▶ **EXERCISE DIRECTIONS**: Render the rows below as a numbered list, omitting any blank lines.

▶ **ITEMS**:

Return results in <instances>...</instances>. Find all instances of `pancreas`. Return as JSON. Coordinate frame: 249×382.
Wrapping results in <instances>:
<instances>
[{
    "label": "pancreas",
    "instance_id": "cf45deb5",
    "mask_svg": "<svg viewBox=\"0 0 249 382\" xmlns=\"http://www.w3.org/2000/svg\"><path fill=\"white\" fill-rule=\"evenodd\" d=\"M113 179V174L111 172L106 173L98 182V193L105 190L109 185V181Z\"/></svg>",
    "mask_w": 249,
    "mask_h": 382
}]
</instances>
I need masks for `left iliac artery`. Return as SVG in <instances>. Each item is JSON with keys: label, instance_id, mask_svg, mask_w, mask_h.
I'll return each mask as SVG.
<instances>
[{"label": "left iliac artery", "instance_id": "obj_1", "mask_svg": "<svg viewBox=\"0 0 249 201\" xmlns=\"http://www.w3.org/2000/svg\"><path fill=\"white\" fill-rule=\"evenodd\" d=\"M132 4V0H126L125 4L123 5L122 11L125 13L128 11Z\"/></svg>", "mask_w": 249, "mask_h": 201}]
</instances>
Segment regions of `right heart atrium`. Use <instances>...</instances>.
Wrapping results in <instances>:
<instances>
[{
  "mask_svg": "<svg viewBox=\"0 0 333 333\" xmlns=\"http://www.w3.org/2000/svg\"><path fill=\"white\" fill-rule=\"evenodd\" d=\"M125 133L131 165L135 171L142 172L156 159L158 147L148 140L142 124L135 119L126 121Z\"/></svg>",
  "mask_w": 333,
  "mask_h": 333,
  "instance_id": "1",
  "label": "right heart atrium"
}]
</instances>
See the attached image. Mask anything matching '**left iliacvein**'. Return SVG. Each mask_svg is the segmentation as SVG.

▶ **FINISHED ANSWER**:
1. Return results in <instances>...</instances>. Find all instances of `pancreas`. Return as JSON. Coordinate frame: 249×382.
2. Wrapping results in <instances>:
3. <instances>
4. [{
5.     "label": "pancreas",
6.     "instance_id": "cf45deb5",
7.     "mask_svg": "<svg viewBox=\"0 0 249 382\" xmlns=\"http://www.w3.org/2000/svg\"><path fill=\"white\" fill-rule=\"evenodd\" d=\"M113 179V174L111 172L106 173L98 182V193L105 190L109 185V181Z\"/></svg>",
8.     "mask_w": 249,
9.     "mask_h": 382
10. }]
11. </instances>
12. I need masks for `left iliac artery`. Return as SVG in <instances>. Each item is JSON with keys: label, instance_id, mask_svg, mask_w, mask_h.
13. I'll return each mask as SVG.
14. <instances>
15. [{"label": "left iliac artery", "instance_id": "obj_1", "mask_svg": "<svg viewBox=\"0 0 249 201\" xmlns=\"http://www.w3.org/2000/svg\"><path fill=\"white\" fill-rule=\"evenodd\" d=\"M132 4V0H126L125 4L123 5L122 11L125 13L128 11Z\"/></svg>", "mask_w": 249, "mask_h": 201}]
16. </instances>
17. Segment regions of `right heart atrium`. Use <instances>...</instances>.
18. Wrapping results in <instances>:
19. <instances>
20. [{
21.   "mask_svg": "<svg viewBox=\"0 0 333 333\" xmlns=\"http://www.w3.org/2000/svg\"><path fill=\"white\" fill-rule=\"evenodd\" d=\"M125 133L131 165L135 171L142 172L156 159L158 147L148 140L142 124L135 119L126 121Z\"/></svg>",
22.   "mask_w": 333,
23.   "mask_h": 333,
24.   "instance_id": "1",
25.   "label": "right heart atrium"
26. }]
27. </instances>
28. See the attached image. Mask anything matching '**left iliacvein**'. Return SVG. Each mask_svg is the segmentation as SVG.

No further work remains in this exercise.